Pero la situación va así: nuevamente Israel tiene por enemigos a sus vecinos, todavía estamos esperando la horrorosa destrucción de alguna de las partes y sus diplomáticos acompañan el café matutino con amenazas e insultos. David cambió las piedras de su honda por bombas atómicas y Goliat tiene a su disposición todo el petróleo que puede conjurar un ábrete sésamo. Nadie sensato quiere comprar las entradas para ver esa pelea.
¿De qué sirve el judaísmo ahora? La mayoría de los pensadores judíos que han transformado el panorama cultural occidental han expuesto sus tesis y desarrollado sus investigaciones al margen de sus creencias tradicionales. En la actualidad, la única manifestación visible del sentimiento religioso hebreo en los asuntos del mundo es esa otra demencia del fanatismo sionista.
El libro de los rencores ha desatado su furia. El Israel moderno invade a sus vecinos, lanza ataques desproporcionados e injustificables, margina y discrimina a los ocupantes nativos de su territorio y se siente con derecho a bailar la Macarena sobre las resoluciones internacionales que condenan su manera inhumana de hacer guerra (lo cual es un evidente pleonasmo). En su comprensible afán por no volver a ser víctimas, los judíos parecen haber juzgado conveniente hacer víctimas a todos los demás.
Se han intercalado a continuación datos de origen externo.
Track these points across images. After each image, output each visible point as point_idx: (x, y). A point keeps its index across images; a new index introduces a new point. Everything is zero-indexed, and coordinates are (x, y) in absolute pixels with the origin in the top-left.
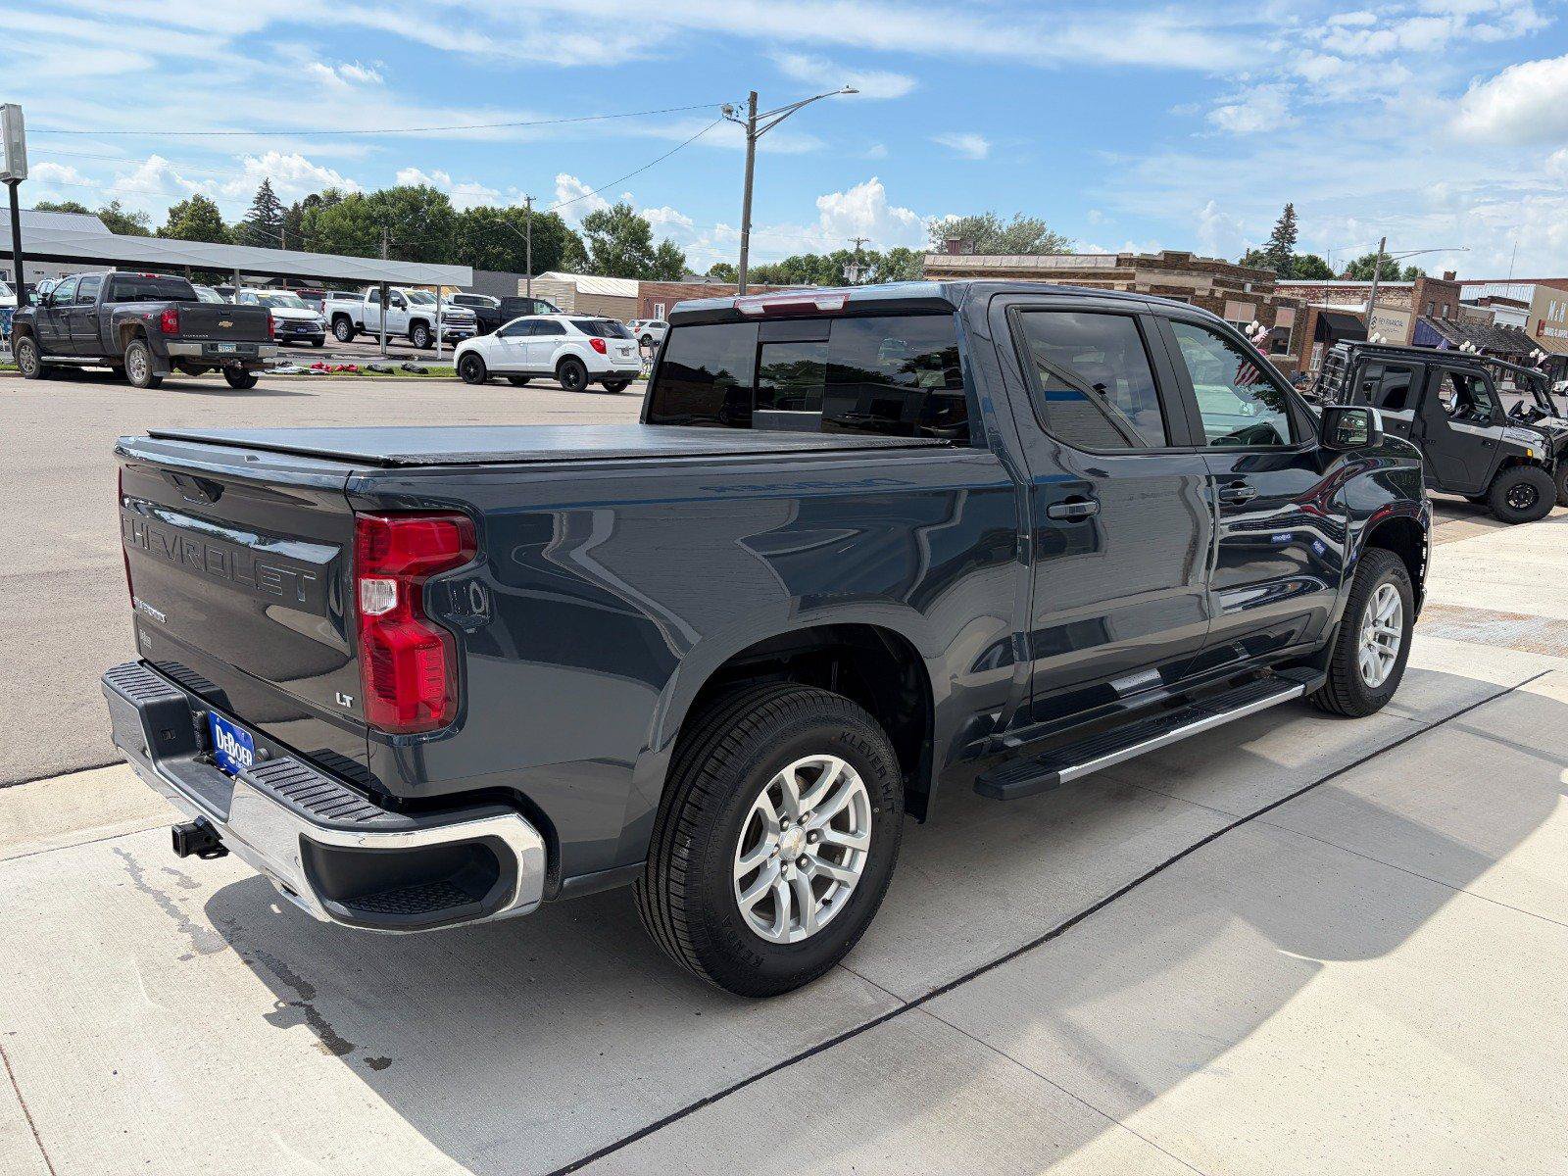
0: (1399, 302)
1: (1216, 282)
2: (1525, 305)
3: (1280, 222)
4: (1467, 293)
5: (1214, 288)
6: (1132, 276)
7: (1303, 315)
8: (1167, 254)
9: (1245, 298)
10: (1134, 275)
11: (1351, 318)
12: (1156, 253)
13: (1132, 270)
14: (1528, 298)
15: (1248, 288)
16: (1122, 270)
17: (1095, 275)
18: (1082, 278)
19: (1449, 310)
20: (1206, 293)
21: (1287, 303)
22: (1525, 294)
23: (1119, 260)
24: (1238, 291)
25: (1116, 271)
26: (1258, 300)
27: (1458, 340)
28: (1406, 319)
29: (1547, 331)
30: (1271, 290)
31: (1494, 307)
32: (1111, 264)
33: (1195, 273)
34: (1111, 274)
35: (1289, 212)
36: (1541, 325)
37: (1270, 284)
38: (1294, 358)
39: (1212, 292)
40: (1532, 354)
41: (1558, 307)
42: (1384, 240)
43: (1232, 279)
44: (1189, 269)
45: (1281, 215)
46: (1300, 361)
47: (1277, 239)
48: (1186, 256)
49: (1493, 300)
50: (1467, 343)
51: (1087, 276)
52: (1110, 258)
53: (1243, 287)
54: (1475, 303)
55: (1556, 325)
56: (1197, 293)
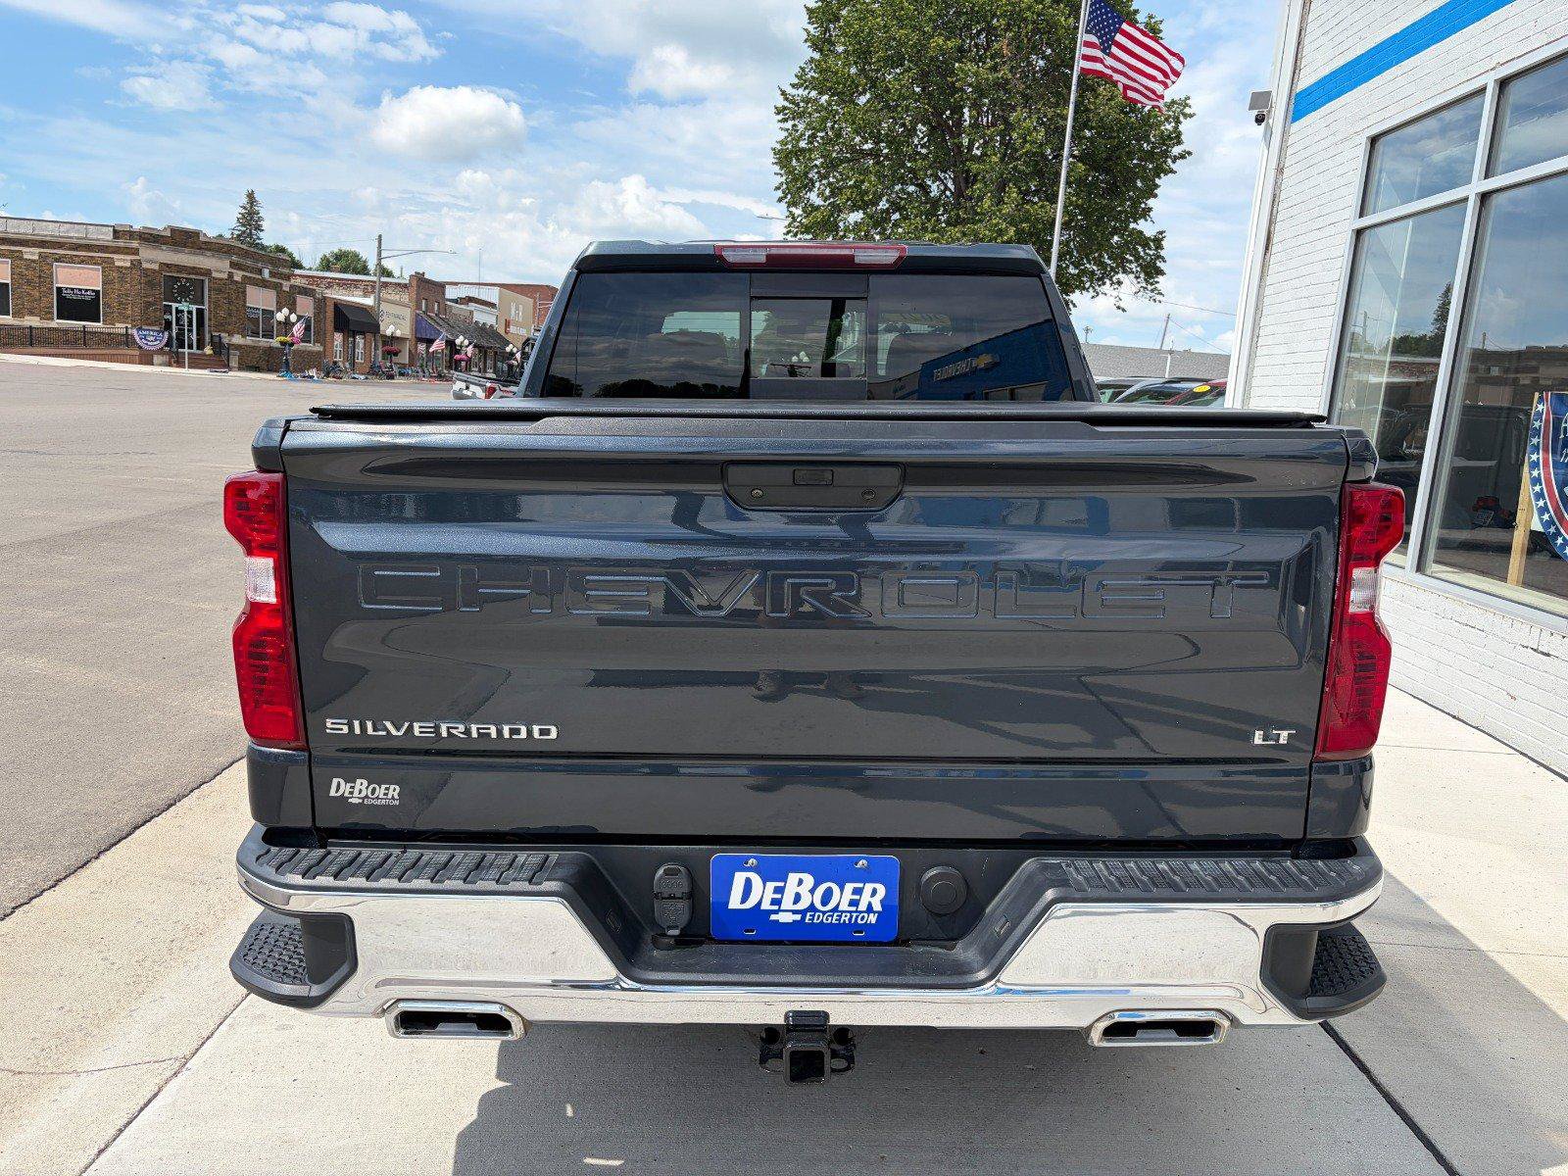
0: (397, 297)
1: (233, 265)
2: (493, 305)
3: (245, 208)
4: (451, 293)
5: (233, 271)
6: (135, 252)
7: (321, 303)
8: (173, 230)
9: (264, 284)
10: (138, 249)
11: (362, 310)
12: (160, 228)
13: (135, 244)
14: (495, 299)
15: (266, 273)
16: (121, 243)
17: (88, 247)
18: (70, 249)
19: (439, 306)
20: (225, 276)
21: (305, 292)
22: (492, 295)
23: (115, 232)
24: (257, 277)
25: (114, 244)
26: (277, 287)
27: (452, 334)
28: (407, 313)
29: (512, 329)
30: (288, 278)
31: (472, 306)
32: (106, 237)
33: (209, 253)
34: (107, 247)
35: (251, 196)
36: (507, 324)
37: (286, 271)
38: (318, 348)
39: (231, 275)
40: (508, 349)
41: (517, 309)
42: (380, 236)
43: (249, 263)
44: (200, 248)
45: (244, 200)
46: (325, 350)
47: (243, 225)
48: (196, 234)
49: (470, 299)
50: (461, 338)
51: (77, 247)
52: (104, 229)
53: (260, 272)
54: (456, 301)
55: (518, 325)
56: (214, 275)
Guardemos las proporciones: Occidente tiene ya suficiente remordimiento acumulado por el horror del Holocausto, hasta el punto de que negar su ocurrencia es delito en algunos países europeos (en contraste con Irán, donde parece ser el deporte nacional). A mí me duele y me ofende esa tragedia, y ni siquiera soy europeo. Pero crear Israel fue una respuesta apresurada y excesiva para un problema de fragmentación social que no se debió solucionar por la vía política, sino con educación. Los sionistas han aprovechado la oportunidad de cobrarle esta deuda a Occidente y, por lo que se ve, planean seguir usando la muerte de sus abuelos como excusa para hacer el papel de especie amenazada durante, si es posible, el resto de la historia.
A ese grado ha evolucionado el judaísmo: de salvavidas para un pueblo errante y sufrido pasó a ser la siniestra ideología que pretende justificar el cometer contra los palestinos las mismas atrocidades que había ideado el monstruo nazi. Tenemos aquí confirmación de que no todo cambio evolutivo es favorable. Este giro en el judaísmo, en particular, es terriblemente dañino, y los mismos israelíes pagarán dolorosamente su extravagancia.